Dr. Daniel Grove served on HiCaliber’s board of directors from its inception in 2013 until 2016 and was their primary veterinarian during that period. He also joined two other former HiCaliber board members in saying he never saw the group’s finances, which contradicts what HiCaliber reported to the Internal Revenue Service.
“I never saw any account statements, a checkbook, nothing. And nothing was presented formally to the board,” Grove said. “I guess I should have pressed harder for it, but it was not something that I was involved with.”

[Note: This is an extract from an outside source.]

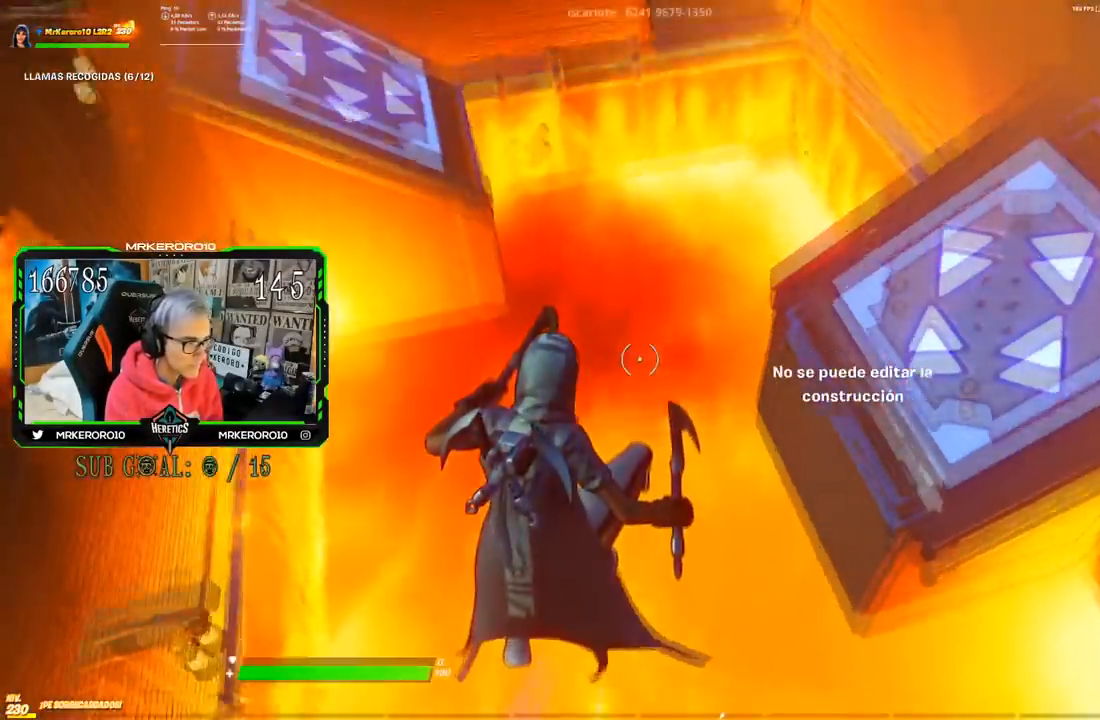
{"buttons": ["L3"], "left_stick": "up-left", "right_stick": "center", "events": [[34, "right_stick", "center"]]}
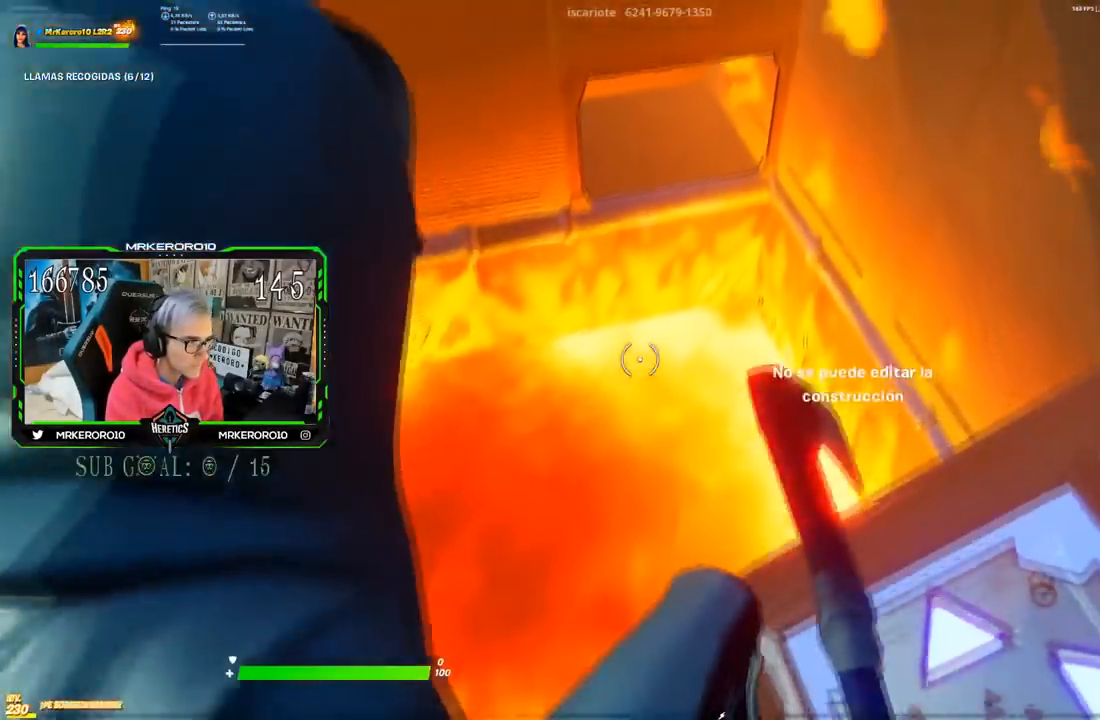
{"buttons": [], "left_stick": "up", "right_stick": "center", "events": [[300, "L3", "up"], [300, "left_stick", "up"]]}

HiCaliber is currently being investigated by at least nine local and state agencies due to accusations of fraud and animal cruelty. HiCaliber’s founder, Michelle Knuttila, told inewsource she has done nothing wrong and is not concerned about the allegations.
The California Veterinary Medical Board is a state agency that protects consumers and animals and enforces laws relating to the practice of veterinary medicine in California. A spokesperson for the agency confirmed its investigation into HiCaliber last week.
Grove said the veterinary board specifically requested his medical records regarding HiCaliber. He also said he discussed Knuttila’s practicing medicine without a license with the agency.
Grove said one of the concerns he conveyed was about Knuttila going “above and beyond” what she should be doing when it comes to veterinary medicine. He pointed to HiCaliber’s online videos, in which Knuttila talks about performing a regional limb perfusion, which he said she “should not be doing.”
He said he felt working with HiCaliber was a great training experience for up-and-coming veterinarians in his practice, but “I kick myself in the pants a bit that I didn’t leave earlier.”
Grove also said he didn’t agree with what the group said when soliciting donations.
Asked for an example, Grove said HiCaliber solicited donations saying “they needed $250 to have a set of teeth done, and it was costing them roughly $160 or $165 – and I felt that that was kind of false advertising.” Grove said his practice was providing that and other services to HiCaliber at a heavy discount.
Two other former board members, Niki Avila and Miles Dunbar, reached out to inewsource Monday to say they had never reviewed the troubled organization’s 2014 tax filing – despite a checkbox on the form stating it had been shared with the board. Dunbar submitted a complaint about the inaccuracies to the IRS in March 2016 and added that he was reaching out now to “cover my a--, basically, for lack of a better term.”
When asked why he was reaching out now, Grove told inewsource he didn’t want to be held liable “for the time I was there for things someone else had done that I didn’t have much power over.”
Knuttila did not respond to an inewsource request for comment Tuesday afternoon.